→ **Prompt 1**
Reproduce everything in the article on regional treasury centres from "A vast majority" down to "in the region.".
→ **Prompt 2**
According to the article on regional treasury centres in Asia Pacific, how many people do full-fledged regional treasury teams often have?

→ **Excerpted text**
◇ ◇ ◇ ◇
Tuesday, 21 May 2024

The evolving landscape of regional treasury centres in Asia Pacific

5 min read

By Sandeep Sethi

Global treasurers must adapt flexible strategies while maintaining a strong treasury presence in Asia Pacific to capitalise on growth opportunities and navigate complex regulatory landscapes

  • Centralisation and consolidation
  • Looking at location differently
  • Expediting digitalisation
  • Emergence of sustainable finance

Asia Pacific (APAC) has been a challenge for western global treasurers given the restrictions on cross-border flows, and diverse regulations across the different markets. With increased regulations in local language requiring interpretation, the task becomes even more difficult for global treasuries. As APAC becomes even more significant in global operations, treasurers have attempted to solve this by having a regional outpost to handle treasury matters.

The regional treasury set-up varies in scope and size, with the simplest being a small team that acts as a liaison for global treasury, ensuring local processes and banking relationships align with global guidelines, while simultaneously ensuring adherence to local regulations.

On the other end of the spectrum are full-fledged regional treasury teams, often between five and 15 people, managing cash balances, funding arrangements, investments, trade finance (letters of credit, bank guarantees, supply chain finance), and risk exposure management (foreign exchange, interest rate, commodity) for the APAC region.

A vast majority of regional treasury centres (RTC) in APAC fall between the two extremes and have been evolving along the spectrum as businesses grow in the region.

The choice of APAC RTC locations has been driven by factors such as availability of experienced treasury staff, tax considerations, infrastructure, ease of doing business, currency controls, local operating costs, proximity to regional business teams and government incentives.
◇ ◇ ◇ ◇
→ **Records**
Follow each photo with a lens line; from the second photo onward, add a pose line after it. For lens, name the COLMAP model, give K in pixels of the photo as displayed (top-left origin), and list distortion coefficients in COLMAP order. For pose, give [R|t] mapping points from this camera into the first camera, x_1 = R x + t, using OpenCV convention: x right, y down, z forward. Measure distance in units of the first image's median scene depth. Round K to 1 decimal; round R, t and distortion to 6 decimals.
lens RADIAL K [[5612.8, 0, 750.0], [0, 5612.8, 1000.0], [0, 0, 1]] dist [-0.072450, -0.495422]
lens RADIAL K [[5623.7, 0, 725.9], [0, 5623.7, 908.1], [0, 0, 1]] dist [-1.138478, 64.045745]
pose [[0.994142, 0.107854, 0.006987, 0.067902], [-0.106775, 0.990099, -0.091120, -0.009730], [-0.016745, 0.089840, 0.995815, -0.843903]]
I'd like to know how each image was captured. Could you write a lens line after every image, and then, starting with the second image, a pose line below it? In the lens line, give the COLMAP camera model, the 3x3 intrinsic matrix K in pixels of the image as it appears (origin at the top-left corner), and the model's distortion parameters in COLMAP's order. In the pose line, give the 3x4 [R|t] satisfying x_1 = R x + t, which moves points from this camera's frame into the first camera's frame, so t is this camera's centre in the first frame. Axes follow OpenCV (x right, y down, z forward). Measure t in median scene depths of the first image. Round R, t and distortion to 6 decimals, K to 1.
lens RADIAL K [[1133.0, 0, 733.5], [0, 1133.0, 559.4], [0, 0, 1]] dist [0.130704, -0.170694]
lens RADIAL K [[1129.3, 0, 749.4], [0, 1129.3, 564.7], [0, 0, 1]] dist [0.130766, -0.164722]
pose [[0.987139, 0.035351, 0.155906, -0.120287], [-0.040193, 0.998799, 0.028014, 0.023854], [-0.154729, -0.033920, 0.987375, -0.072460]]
◇ ◇ ◇ ◇
→ **Exercise response 1**
A vast majority of regional treasury centres (RTC) in APAC fall between the two extremes and have been evolving along the spectrum as businesses grow in the region.

→ **Exercise response 2**
Between five and 15 people.